::: SOURCE DATA :::

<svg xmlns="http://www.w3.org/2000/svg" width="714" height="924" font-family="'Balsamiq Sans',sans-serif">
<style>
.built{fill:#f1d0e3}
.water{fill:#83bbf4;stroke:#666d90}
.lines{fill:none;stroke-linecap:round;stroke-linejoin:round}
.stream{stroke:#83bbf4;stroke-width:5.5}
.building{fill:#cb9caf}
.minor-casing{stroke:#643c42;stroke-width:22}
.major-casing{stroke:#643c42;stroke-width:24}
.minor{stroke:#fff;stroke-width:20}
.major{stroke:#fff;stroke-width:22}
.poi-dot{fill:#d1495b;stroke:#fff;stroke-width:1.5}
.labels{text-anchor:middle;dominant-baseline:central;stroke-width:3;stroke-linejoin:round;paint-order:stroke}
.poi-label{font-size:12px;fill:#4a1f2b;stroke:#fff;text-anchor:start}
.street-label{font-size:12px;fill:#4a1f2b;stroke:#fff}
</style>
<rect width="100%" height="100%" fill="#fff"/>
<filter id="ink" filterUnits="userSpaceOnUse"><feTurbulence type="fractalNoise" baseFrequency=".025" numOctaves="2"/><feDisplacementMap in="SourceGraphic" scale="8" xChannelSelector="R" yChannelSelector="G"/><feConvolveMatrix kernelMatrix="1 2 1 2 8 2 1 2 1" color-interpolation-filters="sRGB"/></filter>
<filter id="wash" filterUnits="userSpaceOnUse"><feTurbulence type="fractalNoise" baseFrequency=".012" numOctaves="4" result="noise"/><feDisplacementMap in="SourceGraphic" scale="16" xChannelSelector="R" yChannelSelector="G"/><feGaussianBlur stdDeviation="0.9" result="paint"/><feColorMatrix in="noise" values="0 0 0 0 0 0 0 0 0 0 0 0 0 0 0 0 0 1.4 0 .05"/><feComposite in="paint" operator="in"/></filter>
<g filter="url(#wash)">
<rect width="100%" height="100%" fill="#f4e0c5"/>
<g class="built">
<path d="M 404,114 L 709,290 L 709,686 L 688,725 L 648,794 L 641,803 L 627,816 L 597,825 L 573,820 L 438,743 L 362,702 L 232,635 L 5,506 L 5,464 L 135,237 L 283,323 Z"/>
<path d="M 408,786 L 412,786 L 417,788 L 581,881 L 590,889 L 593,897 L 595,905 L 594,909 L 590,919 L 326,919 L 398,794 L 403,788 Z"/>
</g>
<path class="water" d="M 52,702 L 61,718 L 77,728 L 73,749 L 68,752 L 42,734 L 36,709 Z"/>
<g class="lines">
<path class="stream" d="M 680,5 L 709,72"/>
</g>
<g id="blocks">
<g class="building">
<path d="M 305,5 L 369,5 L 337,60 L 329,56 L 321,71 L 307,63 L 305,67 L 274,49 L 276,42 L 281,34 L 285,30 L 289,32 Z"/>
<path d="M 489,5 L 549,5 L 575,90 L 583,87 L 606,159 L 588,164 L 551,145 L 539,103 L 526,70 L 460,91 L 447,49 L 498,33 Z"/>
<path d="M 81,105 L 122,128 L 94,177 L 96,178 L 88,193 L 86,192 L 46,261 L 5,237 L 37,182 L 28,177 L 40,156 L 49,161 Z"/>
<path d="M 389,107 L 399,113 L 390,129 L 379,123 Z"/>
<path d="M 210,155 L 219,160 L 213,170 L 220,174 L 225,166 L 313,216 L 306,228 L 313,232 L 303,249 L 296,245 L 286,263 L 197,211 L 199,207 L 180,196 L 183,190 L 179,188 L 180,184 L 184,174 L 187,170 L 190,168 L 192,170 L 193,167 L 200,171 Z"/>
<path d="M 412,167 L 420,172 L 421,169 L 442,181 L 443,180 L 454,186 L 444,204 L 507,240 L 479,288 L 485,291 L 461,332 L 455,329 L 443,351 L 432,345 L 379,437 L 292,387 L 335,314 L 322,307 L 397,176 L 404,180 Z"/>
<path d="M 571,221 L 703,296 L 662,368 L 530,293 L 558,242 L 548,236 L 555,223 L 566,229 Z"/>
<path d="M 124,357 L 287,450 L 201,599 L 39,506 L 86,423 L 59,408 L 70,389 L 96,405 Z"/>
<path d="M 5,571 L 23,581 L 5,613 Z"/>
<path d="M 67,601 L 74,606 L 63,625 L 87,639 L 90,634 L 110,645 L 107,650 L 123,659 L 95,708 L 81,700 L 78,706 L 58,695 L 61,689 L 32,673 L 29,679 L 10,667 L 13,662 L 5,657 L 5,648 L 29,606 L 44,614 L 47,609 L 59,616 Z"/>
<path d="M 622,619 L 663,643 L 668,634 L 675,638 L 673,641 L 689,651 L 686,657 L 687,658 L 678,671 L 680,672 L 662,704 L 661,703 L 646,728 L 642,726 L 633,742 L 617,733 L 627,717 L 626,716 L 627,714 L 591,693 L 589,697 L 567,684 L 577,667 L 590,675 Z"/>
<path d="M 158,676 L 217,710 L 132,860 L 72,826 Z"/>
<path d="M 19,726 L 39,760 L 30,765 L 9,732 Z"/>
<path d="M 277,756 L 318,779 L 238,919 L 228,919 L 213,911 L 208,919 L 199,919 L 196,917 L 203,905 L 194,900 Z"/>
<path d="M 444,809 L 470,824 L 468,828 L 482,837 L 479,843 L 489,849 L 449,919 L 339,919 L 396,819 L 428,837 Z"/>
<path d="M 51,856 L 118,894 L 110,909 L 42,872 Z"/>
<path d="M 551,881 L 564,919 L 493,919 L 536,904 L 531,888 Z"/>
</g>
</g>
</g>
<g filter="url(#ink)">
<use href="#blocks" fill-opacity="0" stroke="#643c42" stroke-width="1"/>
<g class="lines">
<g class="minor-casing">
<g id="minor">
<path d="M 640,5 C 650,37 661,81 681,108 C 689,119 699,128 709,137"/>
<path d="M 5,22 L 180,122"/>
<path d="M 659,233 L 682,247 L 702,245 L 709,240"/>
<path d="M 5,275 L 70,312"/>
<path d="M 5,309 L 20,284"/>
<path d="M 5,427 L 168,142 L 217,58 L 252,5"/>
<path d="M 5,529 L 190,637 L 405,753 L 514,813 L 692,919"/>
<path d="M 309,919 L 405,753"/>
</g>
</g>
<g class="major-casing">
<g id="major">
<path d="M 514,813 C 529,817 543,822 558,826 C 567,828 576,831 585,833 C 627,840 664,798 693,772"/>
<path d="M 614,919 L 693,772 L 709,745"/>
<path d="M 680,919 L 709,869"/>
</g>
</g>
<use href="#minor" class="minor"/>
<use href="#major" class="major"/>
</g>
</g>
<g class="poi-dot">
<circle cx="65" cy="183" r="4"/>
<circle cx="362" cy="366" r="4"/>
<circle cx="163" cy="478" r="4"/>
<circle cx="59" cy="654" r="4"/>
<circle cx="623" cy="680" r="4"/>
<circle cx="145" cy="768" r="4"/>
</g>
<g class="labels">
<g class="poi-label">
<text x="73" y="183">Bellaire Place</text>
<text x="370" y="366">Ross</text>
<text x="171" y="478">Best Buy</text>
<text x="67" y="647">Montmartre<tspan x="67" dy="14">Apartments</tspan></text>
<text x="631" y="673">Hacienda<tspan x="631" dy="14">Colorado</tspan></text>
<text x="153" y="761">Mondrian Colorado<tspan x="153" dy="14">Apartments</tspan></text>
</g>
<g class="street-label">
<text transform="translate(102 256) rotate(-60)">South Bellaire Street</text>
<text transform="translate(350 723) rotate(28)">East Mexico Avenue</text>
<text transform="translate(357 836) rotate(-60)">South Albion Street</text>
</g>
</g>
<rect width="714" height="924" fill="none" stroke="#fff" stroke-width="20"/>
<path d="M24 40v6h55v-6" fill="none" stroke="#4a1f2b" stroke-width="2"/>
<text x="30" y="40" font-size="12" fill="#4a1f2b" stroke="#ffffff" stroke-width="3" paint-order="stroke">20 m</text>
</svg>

:::

- **WORK REQUEST**
Using the records above, say how many lines contain the string "scale"; offer no other text.

- **EXERCISE RESULT**
2